Thursday’s findings by the Post match an Annenberg Center survey taken in 2004. The Post poll also found that 78 percent deemed the Redskins’ name an issue that is either “not too” or “not at all” important.
Suzan Harjo, the lead plaintiff challenging the team’s trademark protections, rejected the new results, saying it was an invalid way to surveying those in Indian country.
“I don’t accept self-identification,” Harjo told the Post. “People say they’re native, and they are not native, for all sorts of reasons. Those of us who are leaders in Indian Country … know who we are representing. We also know if we are representing a minority view. And this is not the case here. Our experience is completely the opposite of the Annenberg poll and this one. I just reject the whole thing.”
Redskins owner Dan Snyder has maintained that he won’t change the team name, which once again became a prominent issue after the 2012 season. Snyder has never budged from his stance, and team president Bruce Allen said last summer that Washington would not change the name even if it helped them secure a new stadium in the District of Columbia. The Redskins are looking for a new stadium site, though their lease is not up until 2027.

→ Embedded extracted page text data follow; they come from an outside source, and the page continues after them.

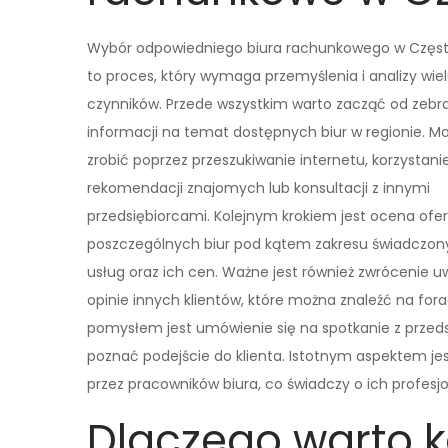
Wybór odpowiedniego biura rachunkowego w Częs
to proces, który wymaga przemyślenia i analizy wie
czynników. Przede wszystkim warto zacząć od zebr
informacji na temat dostępnych biur w regionie. M
zrobić poprzez przeszukiwanie internetu, korzystani
rekomendacji znajomych lub konsultacji z innymi
przedsiębiorcami. Kolejnym krokiem jest ocena ofer
poszczególnych biur pod kątem zakresu świadczon
usług oraz ich cen. Ważne jest również zwrócenie u
opinie innych klientów, które można znaleźć na fo
pomysłem jest umówienie się na spotkanie z przed
poznać podejście do klienta. Istotnym aspektem jes
przez pracowników biura, co świadczy o ich profesj
Dlaczego warto k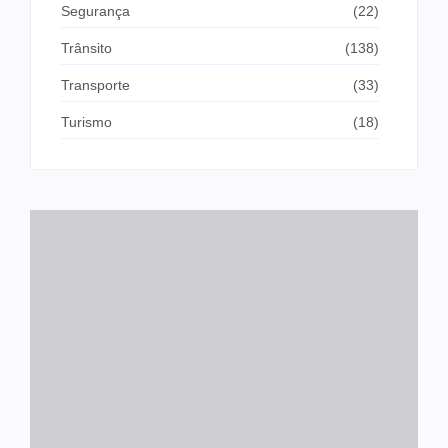
Segurança
(22)
Trânsito
(138)
Transporte
(33)
Turismo
(18)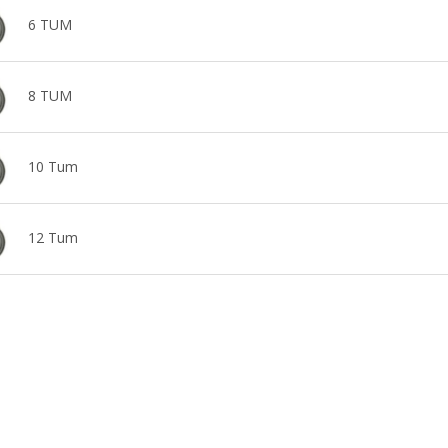
6 TUM
8 TUM
10 Tum
12 Tum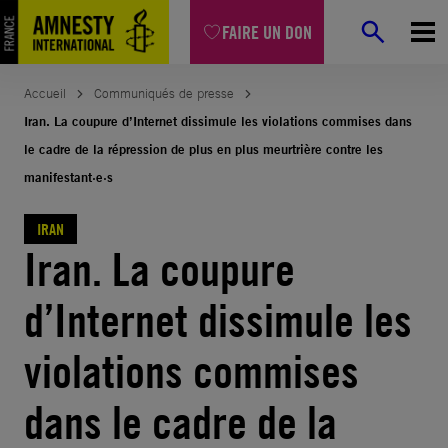
Aller
FAIRE UN DON
au
contenu
Accueil
Communiqués de presse
Iran. La coupure d’Internet dissimule les violations commises dans
le cadre de la répression de plus en plus meurtrière contre les
manifestant·e·s
IRAN
Iran. La coupure
d’Internet dissimule les
violations commises
dans le cadre de la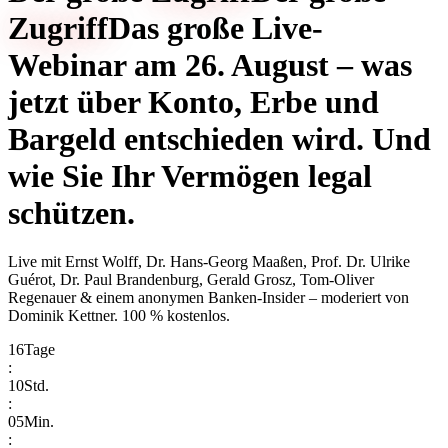
Zugriff
Das große Live-
Webinar am 26. August – was
jetzt über Konto, Erbe und
Bargeld entschieden wird. Und
wie Sie Ihr Vermögen legal
schützen.
Live mit
Ernst Wolff, Dr. Hans-Georg Maaßen, Prof. Dr. Ulrike
Guérot, Dr. Paul Brandenburg, Gerald Grosz, Tom-Oliver
Regenauer & einem anonymen Banken-Insider
– moderiert von
Dominik Kettner
.
100 % kostenlos.
16
Tage
:
10
Std.
:
05
Min.
: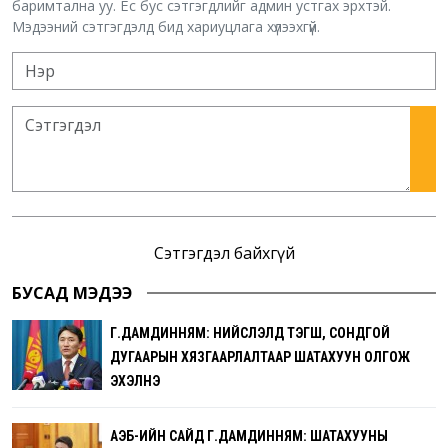
баримтална уу. Ёс бус сэтгэгдлийг админ устгах эрхтэй.
Мэдээний сэтгэгдэлд бид хариуцлага хүлээхгүй.
Сэтгэгдэл байхгүй
БУСАД МЭДЭЭ
Г.ДАМДИННЯМ: НИЙСЛЭЛД ТЭГШ, СОНДГОЙ
ДУГААРЫН ХЯЗГААРЛАЛТААР ШАТАХУУН ОЛГОЖ
ЭХЭЛНЭ
АҮЭБ-ИЙН САЙД Г.ДАМДИННЯМ: ШАТАХУУНЫ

“The Washington Redskins team, our fans and community have always believed our name represents honor, respect and pride. Today’s Washington Post polling shows Native Americans agree,” Snyder said in a statement. “We are gratified by this overwhelming support from the Native American community, and the team will proudly carry the Redskins name.”

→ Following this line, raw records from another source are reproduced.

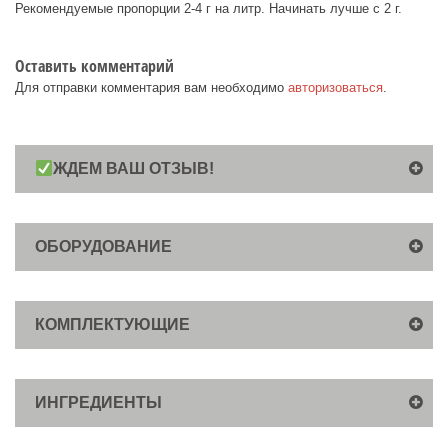
Рекомендуемые пропорции 2-4 г на литр. Начинать лучше с 2 г.
Оставить комментарий
Для отправки комментария вам необходимо
авторизоваться
.
ЖДЕМ ВАШ ОТЗЫВ!
ОБОРУДОВАНИЕ
КОМПЛЕКТУЮЩИЕ
ИНГРЕДИЕНТЫ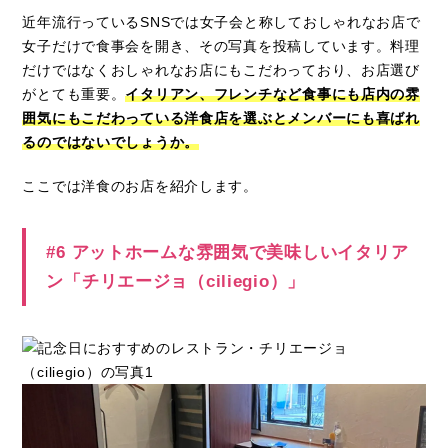
近年流行っているSNSでは女子会と称しておしゃれなお店で
女子だけで食事会を開き、その写真を投稿しています。料理
だけではなくおしゃれなお店にもこだわっており、お店選び
がとても重要。
イタリアン、フレンチなど食事にも店内の雰
囲気にもこだわっている洋食店を選ぶとメンバーにも喜ばれ
るのではないでしょうか。
ここでは洋食のお店を紹介します。
#6 アットホームな雰囲気で美味しいイタリア
ン「チリエージョ（ciliegio）」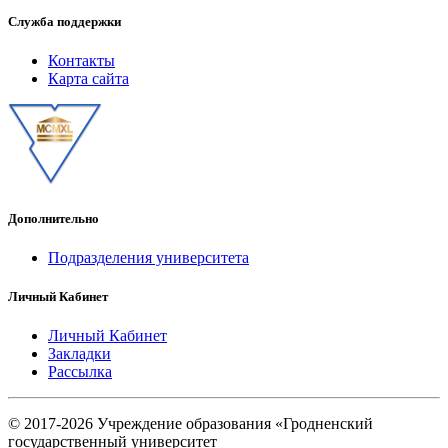
Служба поддержки
Контакты
Карта сайта
Дополнительно
Подразделения университета
Личный Кабинет
Личный Кабинет
Закладки
Рассылка
© 2017-2026 Учреждение образования «Гродненский
государственный университет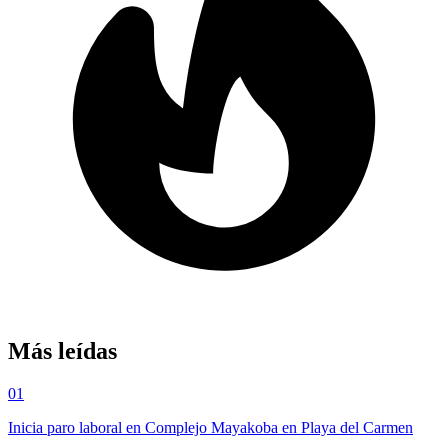
Más leídas
01
Inicia paro laboral en Complejo Mayakoba en Playa del Carmen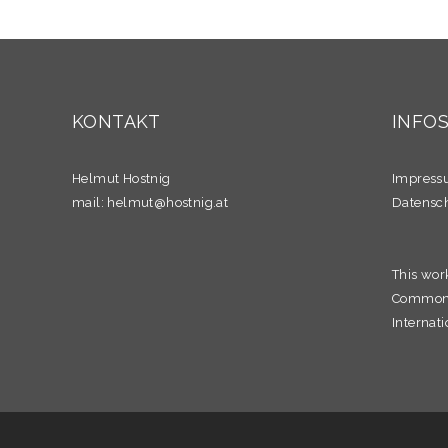
KONTAKT
INFO
Helmut Hostnig
Impres
mail:
helmut@hostnig.at
Datensc
This wor
Commons 
Internati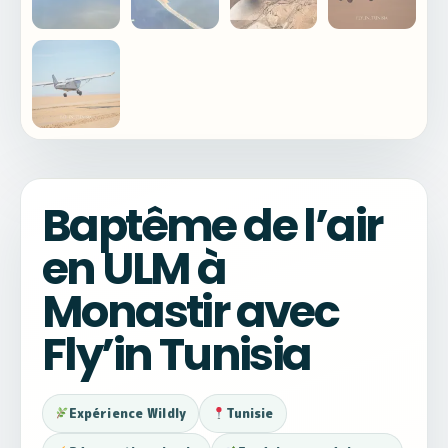
Baptême de l’air
en ULM à
Monastir avec
Fly’in Tunisia
Expérience Wildly
Tunisie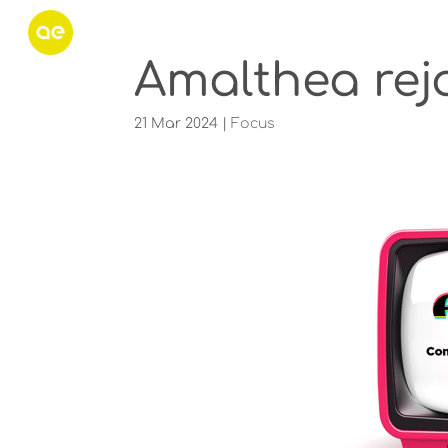
Amalthea rejo
21 Mar 2024
|
Focus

The Post also included stories from 12 Native Americans. Of that group, two were firmly opposed to the name.
“It’s antiquated as much as it’s offensive,” Clark Lee Walker, a Comanche from Austin, Texas, told the paper.
But the majority agreed with Rusty Whitworth, a Confederated Salish and Kootenai who lives on Flathead Indian Reservation in Montana.
“Ah, heck, just let them keep it. It ain’t hurting nobody,” he told the Post.
A statement from Change the Mascot reiterated its stance following the Post poll.
“The results of this poll confirm a reality that is encouraging but hardly surprising: Native Americans are resilient and have not allowed the NFL’s decades-long denigration of us to define our own self-image,” National Congress of American Indians executive director Jackie Pata and Oneida Nation representative Ray Halbritter said in the statement. “However, that proud resilience does not give the NFL a license to continue marketing, promoting, and profiting off of a dictionary-defined racial slur — one that tells people outside of our community to view us as mascots.
“Social science research and first hand experience has told us that this kind of denigration has both visible and unseen consequences for Native Americans in this country. This is especially the case for children, who were not polled and who are in a particularly vulnerable position to be bullied by the NFL. It is the 21st century — it is long overdue for Native Americans to be treated not as mascots or targets of slurs, but instead as equals.”
The poll found that of Native Americans who identified as liberal, 80 percent considered the name inoffensive. Moderates were at 92 percent and conservatives at 96. Of college graduates, 85 percent were not offended, compared to 91 percent of those who attended some or no college.
In 2013, a Post poll found that 28 percent of D.C. residents wanted the name changed.